§ **Task requirements**
Exact reproduction of the data is required, with images excluded.

§ **Input data**
• • •

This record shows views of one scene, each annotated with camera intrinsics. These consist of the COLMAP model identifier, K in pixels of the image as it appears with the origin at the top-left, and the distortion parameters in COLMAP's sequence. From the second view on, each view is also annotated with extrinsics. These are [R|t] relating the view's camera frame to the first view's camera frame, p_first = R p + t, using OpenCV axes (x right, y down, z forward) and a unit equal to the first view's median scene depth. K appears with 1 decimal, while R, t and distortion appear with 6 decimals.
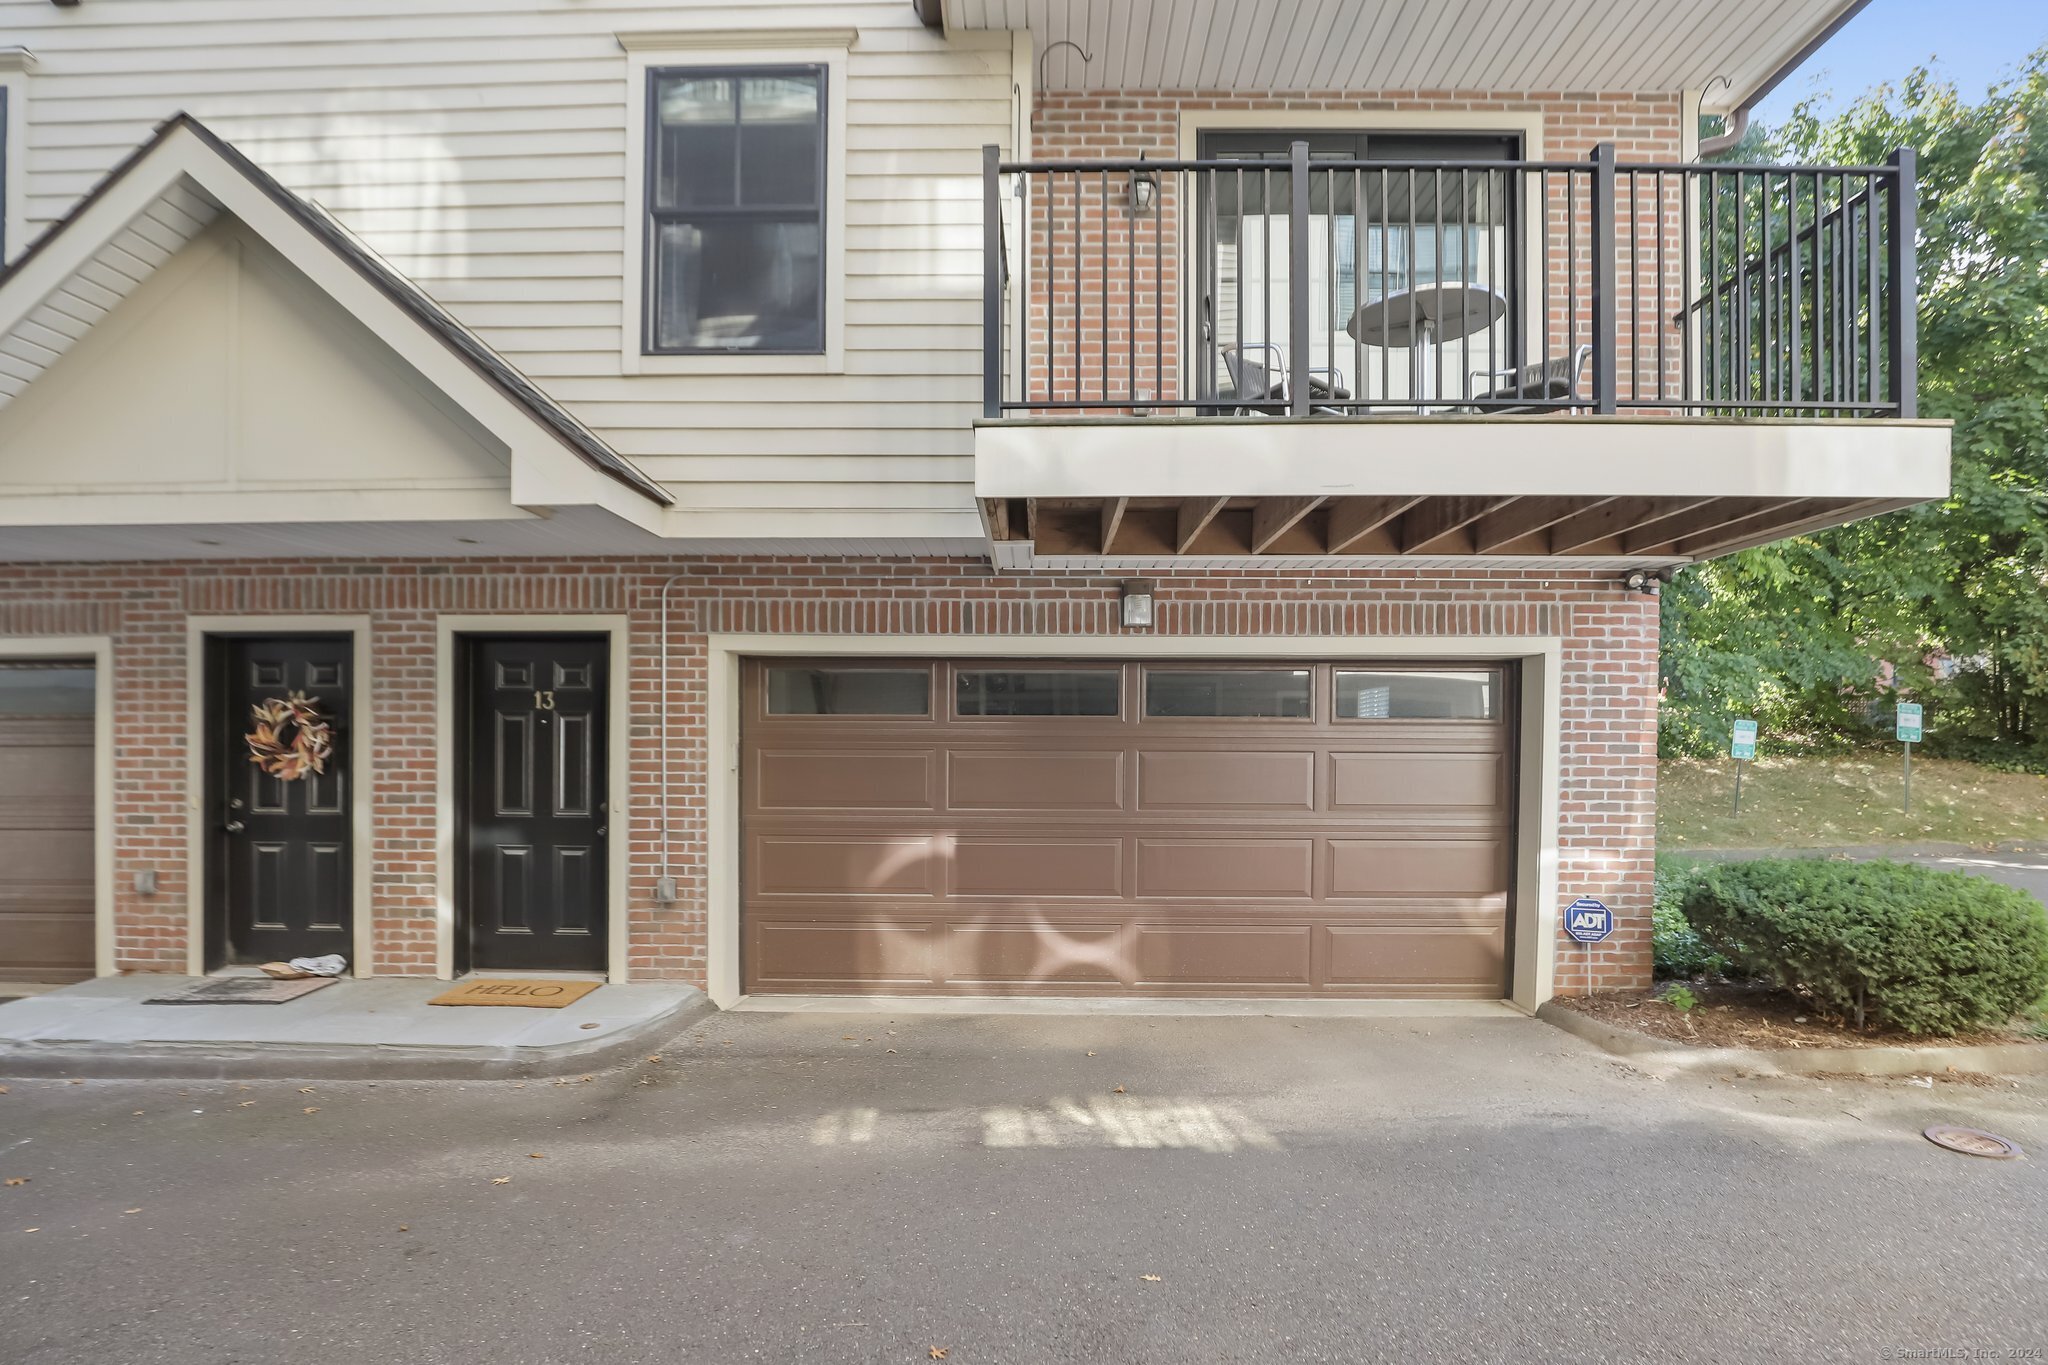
lens RADIAL K [[998.6, 0, 1025.0], [0, 998.6, 737.4], [0, 0, 1]] dist [-0.025901, -0.000539]
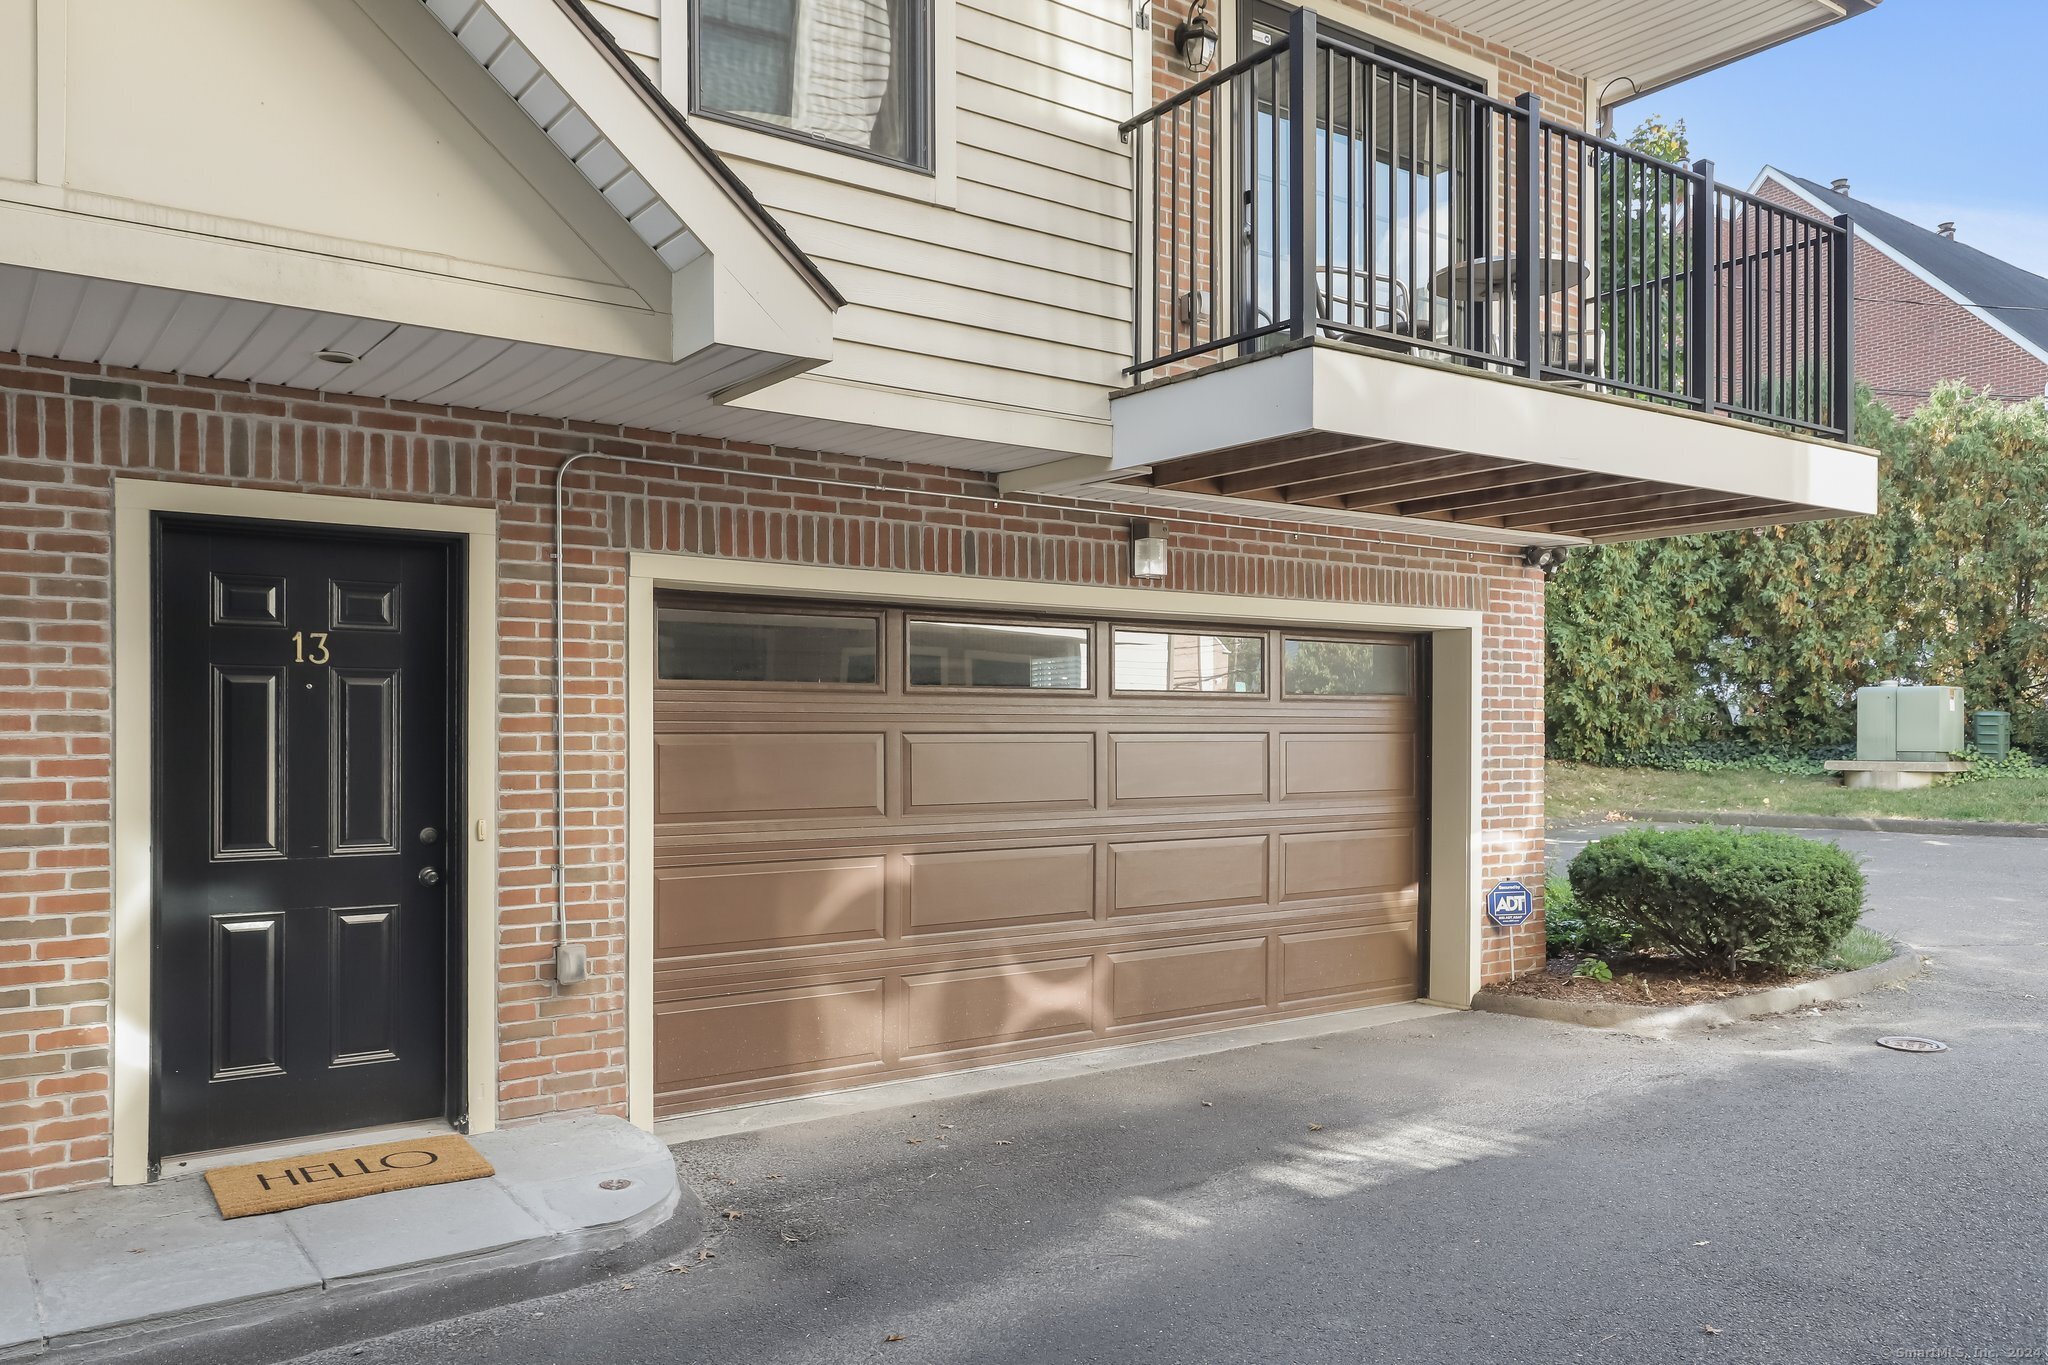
lens RADIAL K [[1516.0, 0, 1021.5], [0, 1516.0, 706.3], [0, 0, 1]] dist [0.014248, 0.002799]
pose [[0.802555, 0.004502, 0.596561, -0.691025], [0.003320, 0.999922, -0.012012, 0.006914], [-0.596569, 0.011620, 0.802478, 0.081072]]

• • •

§ **Response to this exercise**
This record shows views of one scene, each annotated with camera intrinsics. These consist of the COLMAP model identifier, K in pixels of the image as it appears with the origin at the top-left, and the distortion parameters in COLMAP's sequence. From the second view on, each view is also annotated with extrinsics. These are [R|t] relating the view's camera frame to the first view's camera frame, p_first = R p + t, using OpenCV axes (x right, y down, z forward) and a unit equal to the first view's median scene depth. K appears with 1 decimal, while R, t and distortion appear with 6 decimals.
lens RADIAL K [[998.6, 0, 1025.0], [0, 998.6, 737.4], [0, 0, 1]] dist [-0.025901, -0.000539]
lens RADIAL K [[1516.0, 0, 1021.5], [0, 1516.0, 706.3], [0, 0, 1]] dist [0.014248, 0.002799]
pose [[0.802555, 0.004502, 0.596561, -0.691025], [0.003320, 0.999922, -0.012012, 0.006914], [-0.596569, 0.011620, 0.802478, 0.081072]]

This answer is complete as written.